Die Fideriser Heuberge stehen zum Verkauf! Das bekannte Ski- und Wandergebiet gehört Unternehmer Walter Vetsch. Er hat das Gebiet 2011 für 6 Millionen Franken gekauft. 50 weitere Investoren aus dem In- und Ausland hat er damals mit seinem Millionen-Angebot ausgestochen. Jetzt will er es abgeben, wie «Südostschweiz» berichtet. An der Generalversammlung der Heuberge AG hat er diesen Entscheid bekanntgegeben.

Zu den Fideriser Heubergen gehört die längste Schlittelbahn der Schweiz. Sie ist 12 Kilometer lang, Schlittler überwinden stolze 1100 Höhenmeter. In den vergangenen Jahren war die spektakuläre Schlittelbahn aber immer wieder wegen Schneemangel geschlossen. Das Skigebiet mit seinen vier Liften liegt dagegen auf über 2000 Metern über Meer und gilt als schneesicher. Zum Verkauf stehen auch drei Berggasthäuser mit über 200 Betten. Betrieben wird das Bündner Mini-Resort derzeit noch von Henrik Vetsch, dem Sohn von Walter Vetsch.

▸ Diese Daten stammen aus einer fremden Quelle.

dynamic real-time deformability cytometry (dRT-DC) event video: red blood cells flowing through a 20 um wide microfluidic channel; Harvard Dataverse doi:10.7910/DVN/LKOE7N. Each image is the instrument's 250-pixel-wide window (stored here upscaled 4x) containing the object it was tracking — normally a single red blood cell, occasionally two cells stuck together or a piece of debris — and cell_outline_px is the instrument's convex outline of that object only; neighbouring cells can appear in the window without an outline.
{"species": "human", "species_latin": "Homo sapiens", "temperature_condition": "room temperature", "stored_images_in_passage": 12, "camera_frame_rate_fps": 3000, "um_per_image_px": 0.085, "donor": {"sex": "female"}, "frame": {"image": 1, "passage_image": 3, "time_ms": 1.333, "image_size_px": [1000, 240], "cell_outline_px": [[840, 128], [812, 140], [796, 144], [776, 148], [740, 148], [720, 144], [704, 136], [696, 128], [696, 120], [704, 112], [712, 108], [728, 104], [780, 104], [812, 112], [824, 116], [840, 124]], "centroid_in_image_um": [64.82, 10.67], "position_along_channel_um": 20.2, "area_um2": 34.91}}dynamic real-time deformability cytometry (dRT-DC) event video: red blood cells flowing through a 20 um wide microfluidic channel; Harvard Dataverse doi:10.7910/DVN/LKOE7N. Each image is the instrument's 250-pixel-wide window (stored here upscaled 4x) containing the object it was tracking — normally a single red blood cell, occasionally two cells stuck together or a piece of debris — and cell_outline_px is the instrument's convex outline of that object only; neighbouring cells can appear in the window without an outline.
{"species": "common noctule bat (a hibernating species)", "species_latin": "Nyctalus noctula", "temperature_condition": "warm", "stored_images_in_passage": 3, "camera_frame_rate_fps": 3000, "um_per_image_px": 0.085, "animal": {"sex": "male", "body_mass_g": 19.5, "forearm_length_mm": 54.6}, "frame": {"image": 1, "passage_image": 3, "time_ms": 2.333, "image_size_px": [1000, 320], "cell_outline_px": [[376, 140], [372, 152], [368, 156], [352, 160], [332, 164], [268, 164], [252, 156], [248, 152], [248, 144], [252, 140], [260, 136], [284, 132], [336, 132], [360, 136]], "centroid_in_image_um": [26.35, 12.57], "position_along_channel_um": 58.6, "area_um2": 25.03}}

«Nicht Aufgabe der Gemeinde»

In Fideris GR ist man ob der Verkaufsabsichten von Eigentümer Vetsch zusammengezuckt, die Heuberge sind wichtig für den Tourismus im Prättigau und ein guter Arbeitgeber. Im Winter beschäftigt das Skigebiet rund 80 Angestellte. Schlägt die Gemeinde zu und kauft sich die Heuberge? Gemeindepräsident Luca Giger winkt ab. «Uns fehlen die Mittel für den Kauf von derzeit nicht rentablen Anlagen», sagte er zu «Südostschweiz». Zudem sei es nicht Aufgabe der Gemeinde, Skilifte und Gasthäuser zu betreiben. Er betont aber: «Wir haben Interesse an einem funktionierenden Naherholungsgebiet.»

Ziel bleibe, die für Dorf, Einheimische und Gäste wichtigen Anlagen zu erhalten, heisst es aus dem Gemeindehaus weiter. Der Wert der Anlagen dürfte im hohen einstelligen Millionenbereich liegen, der Boden gehört grösstenteils der Gemeinde.